Extensions
Extensions are central to the success of AsciiDoc because they open up the language to new use cases. Asciidoctor provides an extension API that offers a superset of extension points. As a result, extensions in Asciidoctor are easy to write, powerful, and simple to distribute.
Asciidoctor also allows extensions to be written using the full power of a programming language (whether it be Ruby, Java, Groovy or JavaScript). You don’t have to shave yaks to get the functionality you want, and you can distribute the extension using defacto-standard packaging mechanisms like RubyGems or JARs.

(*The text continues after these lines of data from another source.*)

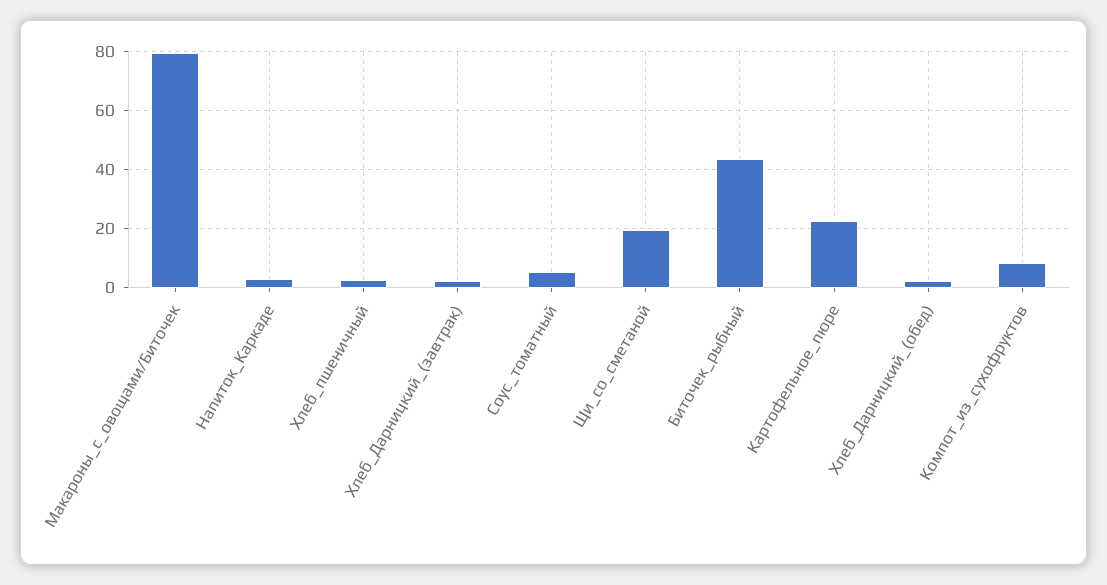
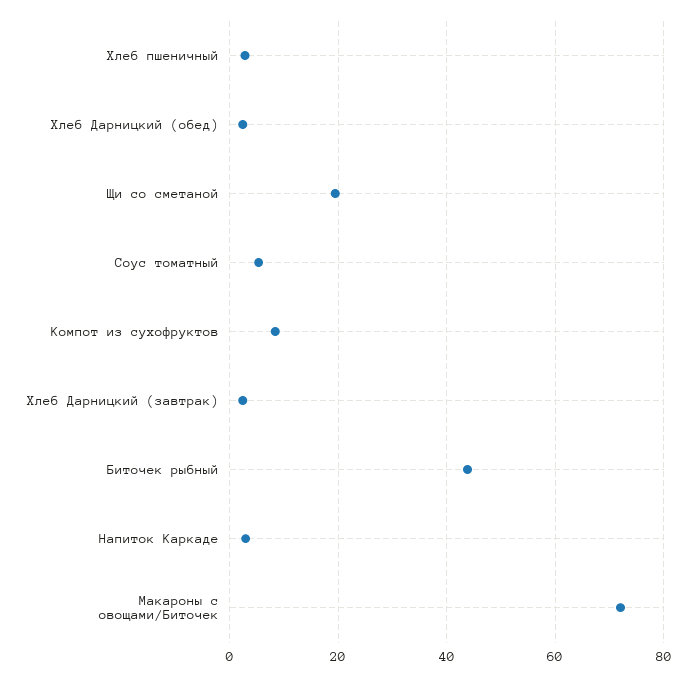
  {
-   "Макароны_с_овощами/Биточек": 80,
+   "Макароны_с_овощами/Биточек": 72,
    "Напиток_Каркаде": 2,
    "Хлеб_пшеничный": 2,
    "Хлеб_Дарницкий_(завтрак)": 2,
    "Соус_томатный": 6,
    "Щи_со_сметаной": 20,
    "Биточек_рыбный": 44,
-   "Картофельное_пюре": 22.5,
    "Хлеб_Дарницкий_(обед)": 2,
    "Компот_из_сухофруктов": 8
  }

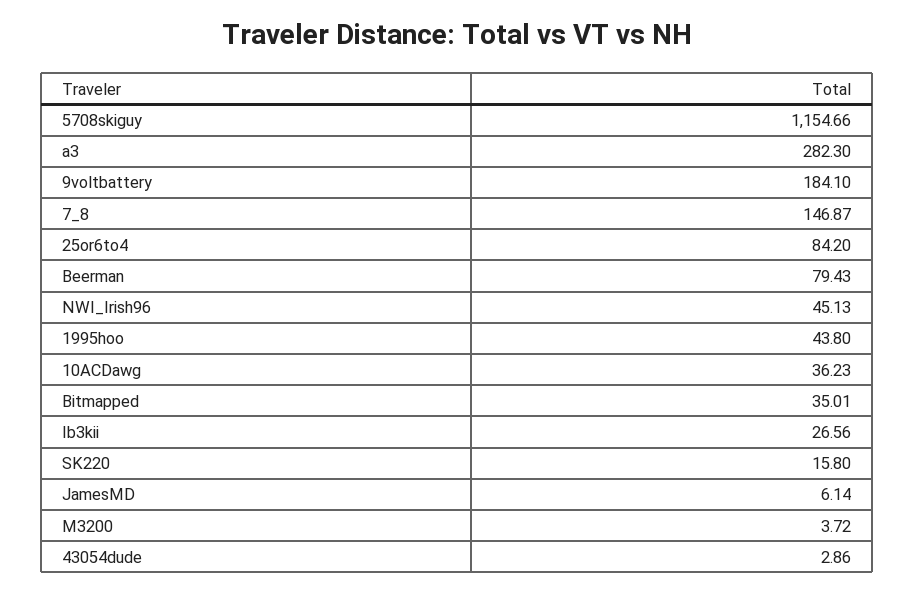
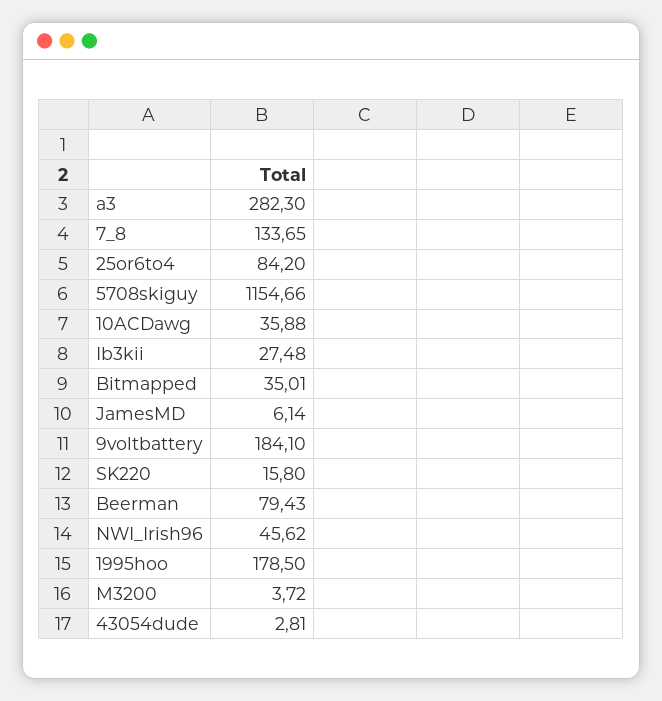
  {
    "5708skiguy": 1154.66,
    "a3": 282.3,
    "9voltbattery": 184.1,
-   "7_8": 146.87,
+   "7_8": 133.65,
    "25or6to4": 84.2,
    "Beerman": 79.43,
-   "NWI_Irish96": 45.13,
+   "NWI_Irish96": 45.62,
-   "1995hoo": 43.8,
+   "1995hoo": 178.5,
-   "10ACDawg": 36.23,
+   "10ACDawg": 35.88,
    "Bitmapped": 35.01,
-   "Ib3kii": 26.56,
+   "Ib3kii": 27.48,
    "SK220": 15.8,
    "JamesMD": 6.14,
    "M3200": 3.72,
-   "43054dude": 2.86
+   "43054dude": 2.81
  }

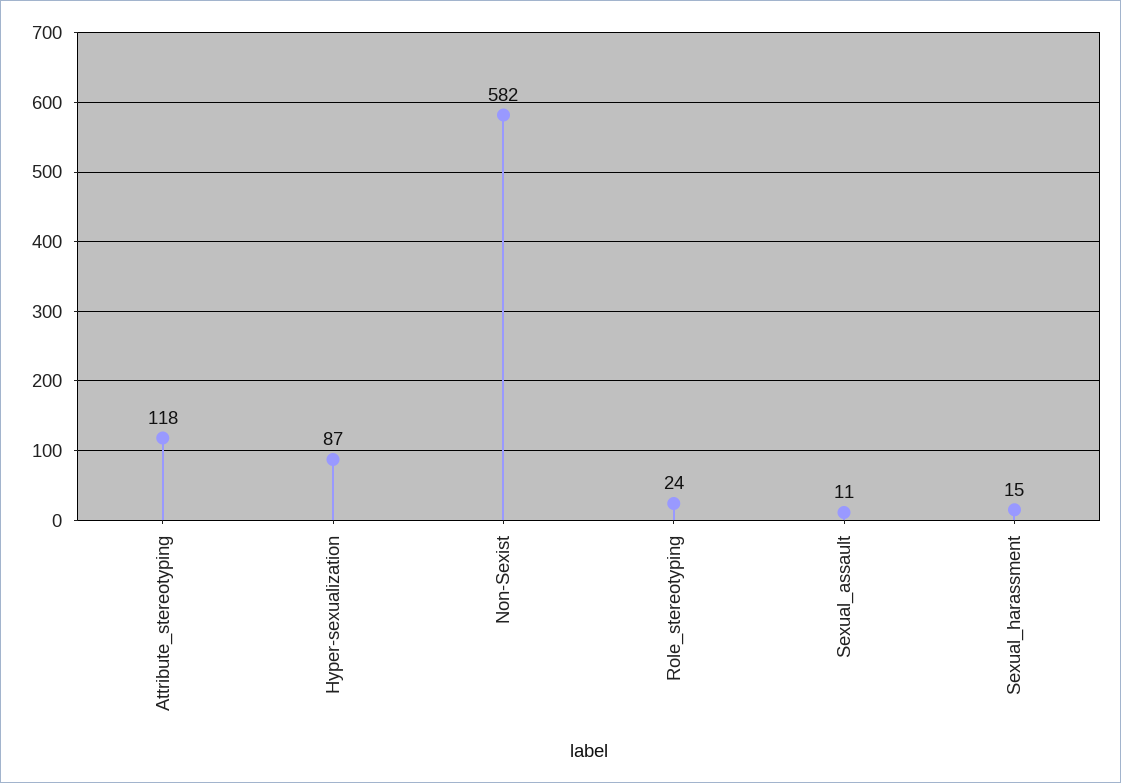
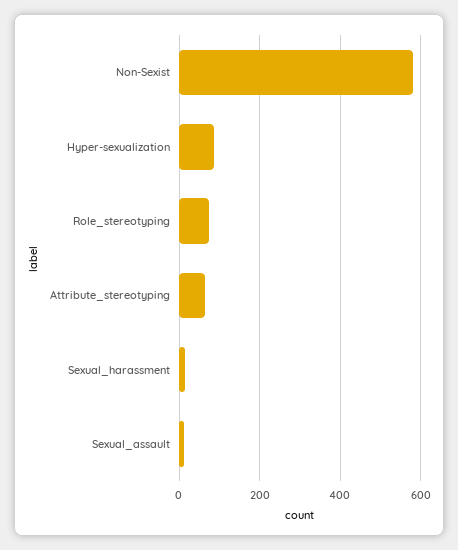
  {
-   "Attribute_stereotyping": 118,
+   "Attribute_stereotyping": 60,
    "Hyper-sexualization": 87,
    "Non-Sexist": 582,
-   "Role_stereotyping": 24,
+   "Role_stereotyping": 80,
    "Sexual_assault": 11,
    "Sexual_harassment": 15
  }

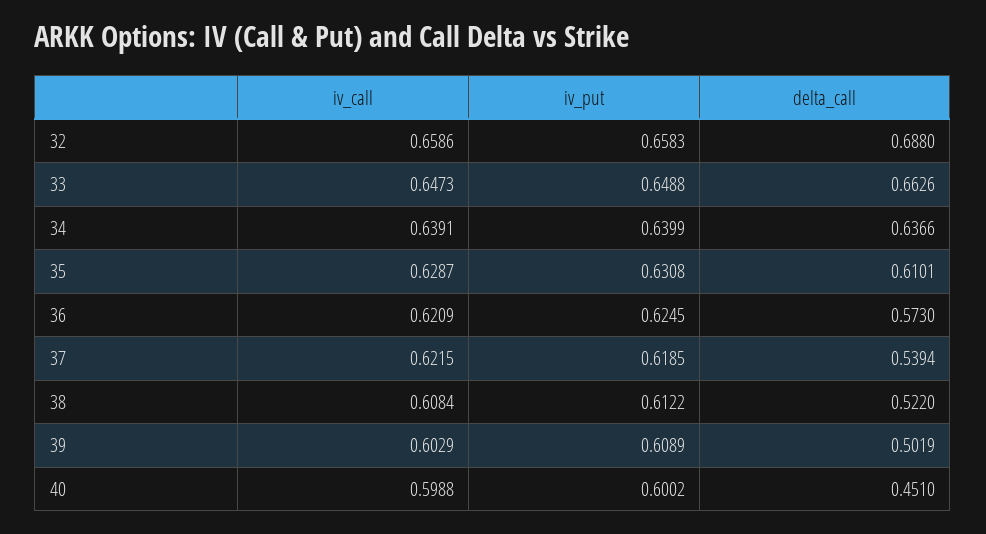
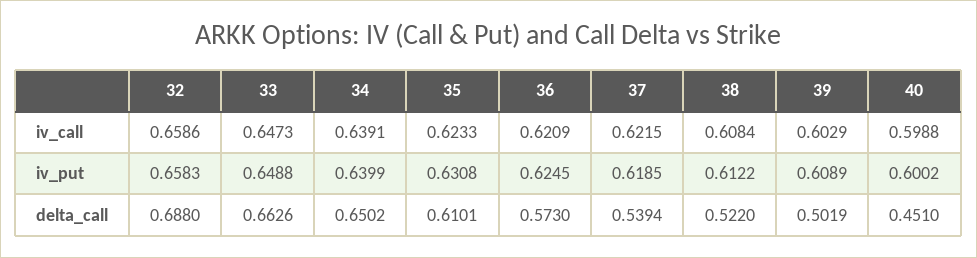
  {
    "iv_call": {
      "32": 0.6586,
      "33": 0.6473,
      "34": 0.6391,
-     "35": 0.6287,
+     "35": 0.6233,
      "36": 0.6209,
      "37": 0.6215,
      "38": 0.6084,
      "39": 0.6029,
      "40": 0.5988
    },
    "iv_put": {
      "32": 0.6583,
      "33": 0.6488,
      "34": 0.6399,
      "35": 0.6308,
      "36": 0.6245,
      "37": 0.6185,
      "38": 0.6122,
      "39": 0.6089,
      "40": 0.6002
    },
    "delta_call": {
      "32": 0.688,
      "33": 0.6626,
-     "34": 0.6366,
+     "34": 0.6502,
      "35": 0.6101,
      "36": 0.573,
      "37": 0.5394,
      "38": 0.522,
      "39": 0.5019,
      "40": 0.451
    }
  }

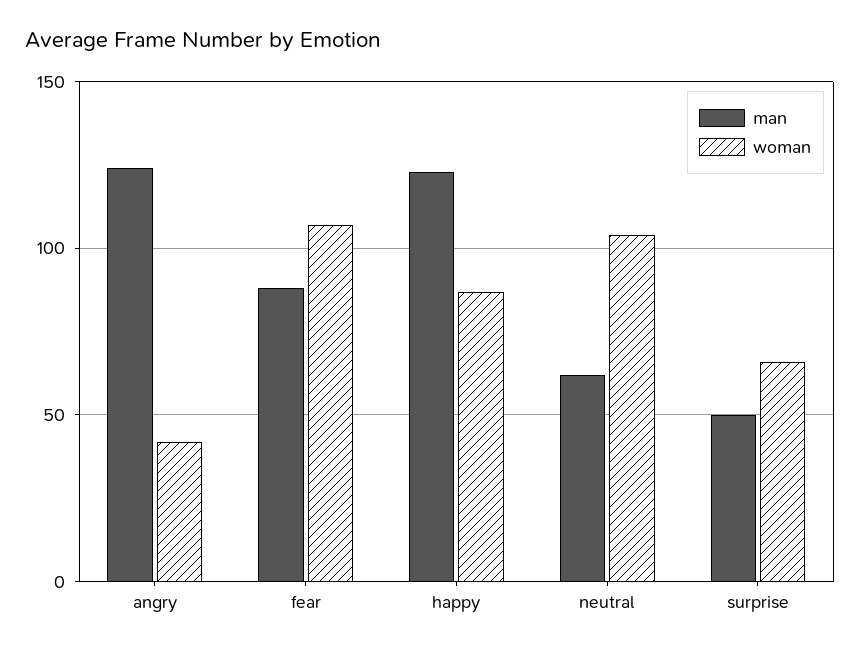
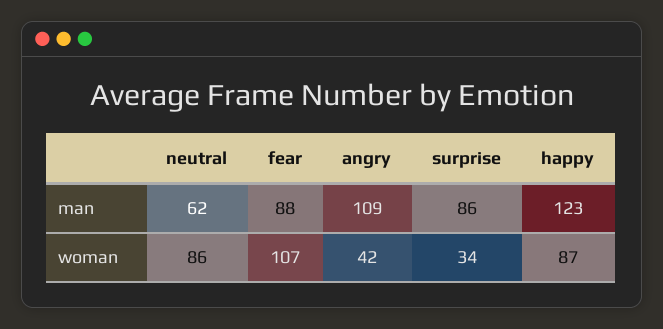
  {
    "man": {
-     "angry": 125,
+     "angry": 109,
      "fear": 88,
      "happy": 123,
      "neutral": 62,
-     "surprise": 50
+     "surprise": 86
    },
    "woman": {
      "angry": 42,
      "fear": 107,
      "happy": 87,
-     "neutral": 105,
+     "neutral": 86,
-     "surprise": 65
+     "surprise": 34
    }
  }

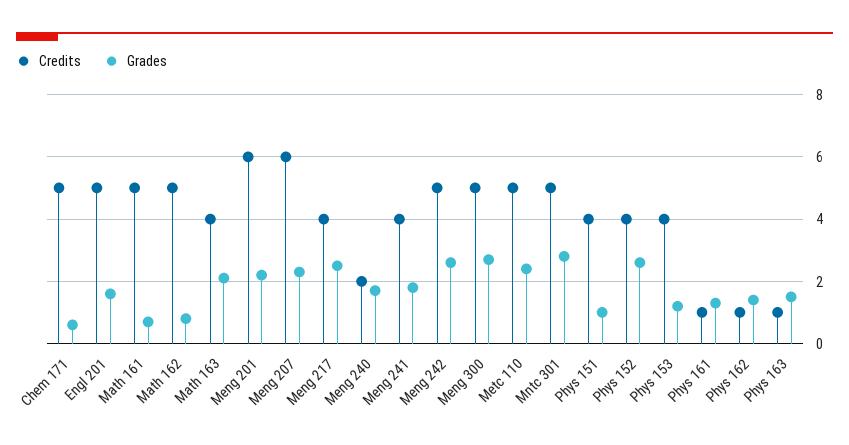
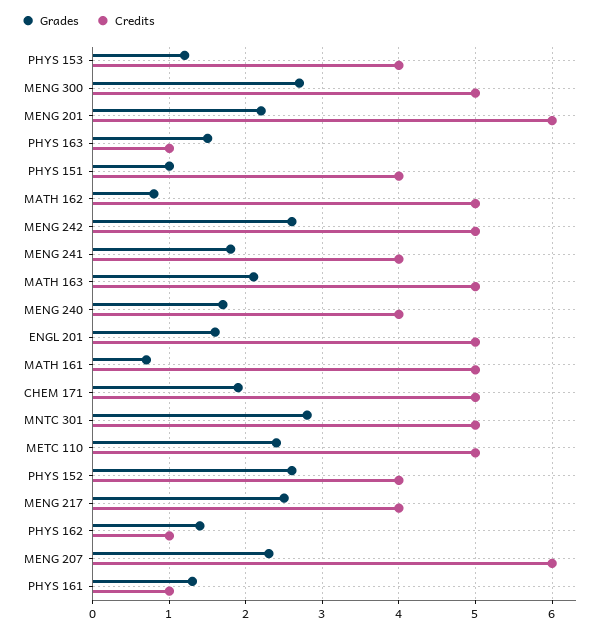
  {
    "Credits": {
      "Chem 171": 5,
      "Engl 201": 5,
      "Math 161": 5,
      "Math 162": 5,
-     "Math 163": 4,
+     "Math 163": 5,
      "Meng 201": 6,
      "Meng 207": 6,
      "Meng 217": 4,
-     "Meng 240": 2,
+     "Meng 240": 4,
      "Meng 241": 4,
      "Meng 242": 5,
      "Meng 300": 5,
      "Metc 110": 5,
      "Mntc 301": 5,
      "Phys 151": 4,
      "Phys 152": 4,
      "Phys 153": 4,
      "Phys 161": 1,
      "Phys 162": 1,
      "Phys 163": 1
    },
    "Grades": {
-     "Chem 171": 0.5,
+     "Chem 171": 1.9,
      "Engl 201": 1.6,
      "Math 161": 0.7,
      "Math 162": 0.8,
      "Math 163": 2.1,
      "Meng 201": 2.2,
      "Meng 207": 2.3,
      "Meng 217": 2.5,
      "Meng 240": 1.7,
      "Meng 241": 1.8,
      "Meng 242": 2.6,
      "Meng 300": 2.7,
      "Metc 110": 2.4,
      "Mntc 301": 2.8,
      "Phys 151": 1,
      "Phys 152": 2.6,
      "Phys 153": 1.2,
      "Phys 161": 1.3,
      "Phys 162": 1.4,
      "Phys 163": 1.5
    }
  }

Available extension points
Asciidoctor provides the following extension points:
- Preprocessor
-
Processes the raw source lines before they are passed to the parser. See Preprocessor Extension Example.
- Tree processor
-
Processes the Asciidoctor::Document (AST) once parsing is complete. See Tree Processor Extension Example.
- Postprocessor
-
Processes the output after the document has been converted, but before it’s written to disk. See Postprocessor Extension Example.
- Docinfo Processor
-
Adds additional content to the header or footer regions of the generated document. See Docinfo Processor Extension Example.
- Block processor
-
Processes a block of content marked with a custom block style (i.e.,
[custom]
). (similar to an AsciiDoc filter) See Block Processor Extension Example. - Compound block processor
-
Register a custom block named
collapsible
that transforms a listing block into a compound block. See Compound Block Processor Example. - Block macro processor
-
Registers a custom block macro and processes it (e.g.,
gist::12345[]
). See Block Macro Processor Extension Example. - Inline macro processor
-
Registers a custom inline macro and processes it (e.g.,
Save
). See Inline Macro Processor Extension Example. - Include processor
-
Processes the
include::<filename>[]
directive. See Include Processor Extension Example.
There are additional extension examples in the Asciidoctor extensions lab.